When I was six years old my Mom moved me to a different school. I had been caught in an incident of school yard gang violence and I kicked a girl in the stomach when she was down. I don’t remember who the girl was that I kicked, who I was with, or what the incident was about, but I do remember what it was like to sit in the principal’s office afterwards. And I do remember what it was like that first day of Grade 2 in a new school and what it was like for the next eight years being the one bullied. Karma sucks.
I guess it was inevitable then that fighting would come back into my life and by fighting I mean Martial Arts, because I don’t do Fight Club and this time I knew a thing or two I didn’t when I was six, mainly, that it’s not cool to be a thug. So what I want to talk about today is what Martial Arts means to me, or more precisely, what Martial Arts doesn’t mean to me because having a girl talk about martial anything is often like a girl talking about cars- a lot of people still can’t understand the two being in the same sentence together. So let’s get some things straight.
Martial Arts does not mean that I watch Anime, have a collection of fantasy weapons on my wall, and think that metal underwear is somehow a good way to go into a fight. It doesn’t mean that I have forsaken my gender, or that I’ve bought into girl power. Martial Arts isn’t a fad like Zumba where I get to model cute pink boxing gloves and I get to sound tough by using words like “round house” and “upper cut” in my selfie hashtag. My fist kickboxing class was in a concrete floored room with a hanging banner which said “House of Pain” and was taught by one of Canada’s Lightweight Champions- there was nothing chick about that class.

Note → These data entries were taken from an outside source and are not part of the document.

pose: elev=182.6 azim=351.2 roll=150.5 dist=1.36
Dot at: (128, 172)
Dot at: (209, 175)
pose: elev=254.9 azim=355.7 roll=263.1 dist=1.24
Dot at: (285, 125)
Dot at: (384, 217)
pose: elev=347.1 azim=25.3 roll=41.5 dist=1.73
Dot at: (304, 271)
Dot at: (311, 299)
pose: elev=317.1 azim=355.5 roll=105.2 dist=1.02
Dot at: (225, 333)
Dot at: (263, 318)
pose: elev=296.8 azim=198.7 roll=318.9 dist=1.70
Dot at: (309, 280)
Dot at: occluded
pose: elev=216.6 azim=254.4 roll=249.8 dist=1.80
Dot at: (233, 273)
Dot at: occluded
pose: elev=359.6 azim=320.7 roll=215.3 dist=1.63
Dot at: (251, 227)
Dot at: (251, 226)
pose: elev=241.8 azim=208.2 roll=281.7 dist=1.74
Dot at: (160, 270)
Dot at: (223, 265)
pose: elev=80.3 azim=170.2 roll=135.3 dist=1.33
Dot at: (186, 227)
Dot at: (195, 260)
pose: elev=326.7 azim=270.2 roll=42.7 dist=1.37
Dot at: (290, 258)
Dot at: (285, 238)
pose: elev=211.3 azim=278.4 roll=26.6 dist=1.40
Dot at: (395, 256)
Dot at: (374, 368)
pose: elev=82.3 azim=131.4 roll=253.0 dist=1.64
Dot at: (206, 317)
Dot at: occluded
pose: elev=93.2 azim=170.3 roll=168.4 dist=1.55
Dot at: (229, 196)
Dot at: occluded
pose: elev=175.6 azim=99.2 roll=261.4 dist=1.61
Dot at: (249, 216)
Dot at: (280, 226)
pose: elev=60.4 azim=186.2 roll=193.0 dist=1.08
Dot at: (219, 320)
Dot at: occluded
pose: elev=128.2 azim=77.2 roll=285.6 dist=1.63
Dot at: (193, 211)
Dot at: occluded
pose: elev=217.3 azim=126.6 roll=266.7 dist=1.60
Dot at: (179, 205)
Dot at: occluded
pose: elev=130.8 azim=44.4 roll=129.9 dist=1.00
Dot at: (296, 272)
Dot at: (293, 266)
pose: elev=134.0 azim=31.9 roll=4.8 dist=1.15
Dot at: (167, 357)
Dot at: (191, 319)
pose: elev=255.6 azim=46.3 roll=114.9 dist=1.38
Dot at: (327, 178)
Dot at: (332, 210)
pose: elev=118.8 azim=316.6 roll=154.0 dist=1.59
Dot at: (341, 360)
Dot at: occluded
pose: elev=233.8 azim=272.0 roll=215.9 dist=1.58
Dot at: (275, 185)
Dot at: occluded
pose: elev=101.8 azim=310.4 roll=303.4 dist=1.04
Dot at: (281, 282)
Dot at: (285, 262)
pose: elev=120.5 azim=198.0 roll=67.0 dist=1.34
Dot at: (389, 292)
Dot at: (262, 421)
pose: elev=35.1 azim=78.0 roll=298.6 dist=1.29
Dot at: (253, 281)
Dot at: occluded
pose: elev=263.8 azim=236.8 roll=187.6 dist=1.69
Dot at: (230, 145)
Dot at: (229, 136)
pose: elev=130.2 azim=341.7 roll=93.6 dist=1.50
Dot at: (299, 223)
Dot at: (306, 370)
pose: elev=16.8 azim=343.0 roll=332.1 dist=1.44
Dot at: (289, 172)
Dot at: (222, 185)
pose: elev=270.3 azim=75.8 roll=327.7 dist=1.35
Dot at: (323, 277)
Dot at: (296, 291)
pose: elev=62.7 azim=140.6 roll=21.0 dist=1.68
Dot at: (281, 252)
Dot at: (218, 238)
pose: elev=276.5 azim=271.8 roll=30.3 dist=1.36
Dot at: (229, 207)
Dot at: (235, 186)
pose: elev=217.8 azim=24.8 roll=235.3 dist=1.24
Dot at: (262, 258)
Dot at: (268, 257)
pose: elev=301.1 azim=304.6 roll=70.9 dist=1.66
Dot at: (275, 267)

A question was once asked to Hollywood director and writer Joss Whedon, “Why do you write strong female characters?” His response was perfect: “Because you’re still asking me that question.” I’m entertained when people find out that I train in Krav Maga or Martial Arts and they suddenly become really awkward. Some people still don’t know how to be around a girl who would rather play with a sword than a credit card and I won’t lie, I like to throw out jokes about curb stomping and throat punches to these people because it really is fun to see just how uneasy they will become. What they don’t understand is that Martial Arts answers so many of the gender issues which have arisen in recent years and that they should foster it girls and women not be afraid of it. Martial Arts means never being the victim, and it means not having to let someone else fight your battles for you. It means being strong by virtue and not from abused human right claims. And most encompassingly, Martial Arts means not letting anyone have power over you unless you give it to them.
Do I live and breath the sparring floor? No, but it is a place where I came full circle to where I began my journey back in elementary school. I only have myself to prove anything to so no more kicks to the stomach while the person is down, but I’m no longer the victim either. I just take numbers.